Art. 5º. Compete ao Município:

a) fornecer à Unidade Federada subsídios técnicos de sua realidade, com vistas ao estabelecimento de padrões de identidade e qualidade sanitária dos bens, licença de edificação com fins de habitação e funcionamento de estabelecimento industriais, comerciais e prestadores de serviços e outros de interesse da saúde;

b) realizar avaliações técnicas com vistas a subdividir o registro de produtos concedidos pela Unidade Federada;

c) fiscalizar no âmbito da circunscrição, a propaganda comercial no que diz respeito à sua adequação às normas de proteção à saúde;

d) executar programas de disseminação de informações de interesse à saúde do consumidor, para os diferentes segmentos do corpo social Municipal;

e) colaborar com a Unidade Federada na execução do controle higiênico-sanitário de bens de consumo, ao nível de comercialização intermunicipal;

f) executar as análises laboratoriais de produtos e insumos de interesse à saúde;

g) fiscalizar o cumprimento dos níveis de responsabilidade técnica específica para profissionais que desenvolvem atividades de interesse à responsabilidade da empresa;

h) executar, mediante delegação do Estado, as ações de vigilância Sanitária dos locais e processo de trabalho que oferecem riscos e segurança ao trabalhador;

i) controlar riscos e agravos decorrentes do consumo de produtos e substâncias prejudiciais à saúde, de forma integrada com a Vigilância Epidemiológica;

j) participar da execução e do controle das ações sobre o meio-ambiente nos aspectos que visem à proteção da saúde e qualidade de vida, tais como o parcelamento e uso do solo, controle de artrópodes, edificações, saneamento urbano e rural, lixo domiciliar, comercial, industrial e hospitalar;

l) desenvolver programas de capacitação de recursos humanos necessários ao Saneamento e

Vigilância Sanitária;

m) inspecionar estabelecimentos de interesse à Vigilância Sanitária;

n) realizar a inspeção sanitária de abatedouros Municipais;

o) outras atividades que derem delegados pelo nível estadual.
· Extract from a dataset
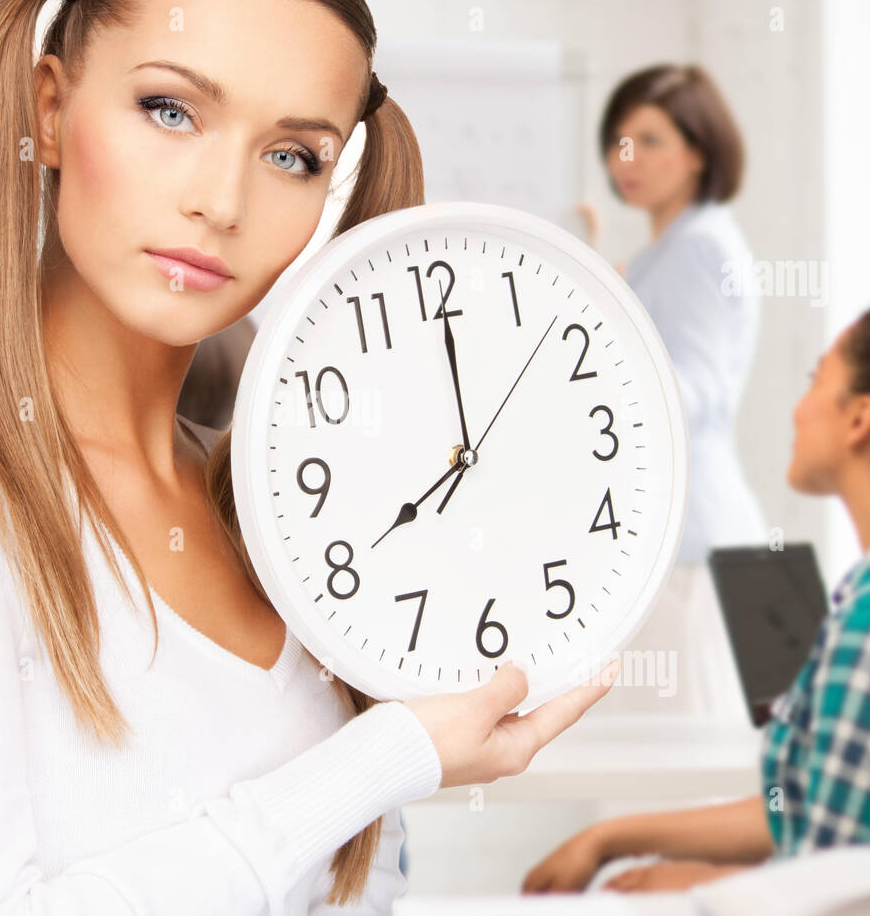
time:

Art. 6º. A autoridade sanitária deverá encaminhar a autoridade competente todo processo administrativo que

se configurar crime contra a Saúde Pública, ao Consumidor, ao Meio-Ambiente e os que forem

compulsório por Lei.

Art. 7º. O Poder Executivo, através de Decreto, definirá as infrações, classificando-as de leves, graves e

gravíssimas, atribuindo-lhes as multas e prevendo as conseqüências das reincidências.

Art. 8º. Revogadas as disposições em contrário, esta lei entrará em vigor na data de sua publicação.

Edifício da Prefeitura Municipal de Marialva, Estado do Paraná, em 14 de dezembro de 1990.